Testing this out

import matplotlib.pyplot as plt

# Data from Kelley Blue Book (2024)
vehicle_types = ['Gas', 'Hybrid', 'EV']
prices = [25000, 32000, 43000]           # Average upfront price in USD
sales_volume = [3000000, 500000, 250000]   # Annual sales volume (units)
operating_savings = [0, 500, 1200]         # Estimated annual operating savings in USD

# Calculate bubble sizes (scaling factor for visualization)
# Here, we add a base size and scale the savings for better visual differentiation.
bubble_sizes = [50 + (saving / 10) for saving in operating_savings]

plt.figure(figsize=(8, 6))
scatter = plt.scatter(prices, sales_volume, s=bubble_sizes, alpha=0.6, edgecolor='k')
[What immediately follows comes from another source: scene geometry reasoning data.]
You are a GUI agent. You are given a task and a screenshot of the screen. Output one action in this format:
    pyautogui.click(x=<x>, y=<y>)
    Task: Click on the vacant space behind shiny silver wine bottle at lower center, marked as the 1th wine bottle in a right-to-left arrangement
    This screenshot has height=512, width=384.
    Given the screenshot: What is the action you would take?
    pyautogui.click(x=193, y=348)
# Annotate each bubble with the corresponding vehicle type
for i, label in enumerate(vehicle_types):
    plt.annotate(label, (prices[i], sales_volume[i]),
                 fontsize=12, ha='center', va='center')

plt.xlabel('Average Upfront Price (USD)', fontsize=12)
plt.ylabel('Annual Sales Volume (Units)', fontsize=12)
plt.title('Price vs. Sales Volume Comparison for Gas, Hybrid, and EV Models', fontsize=14)
plt.grid(True)
plt.show()

What do you mean “testing this out”? Do you need help?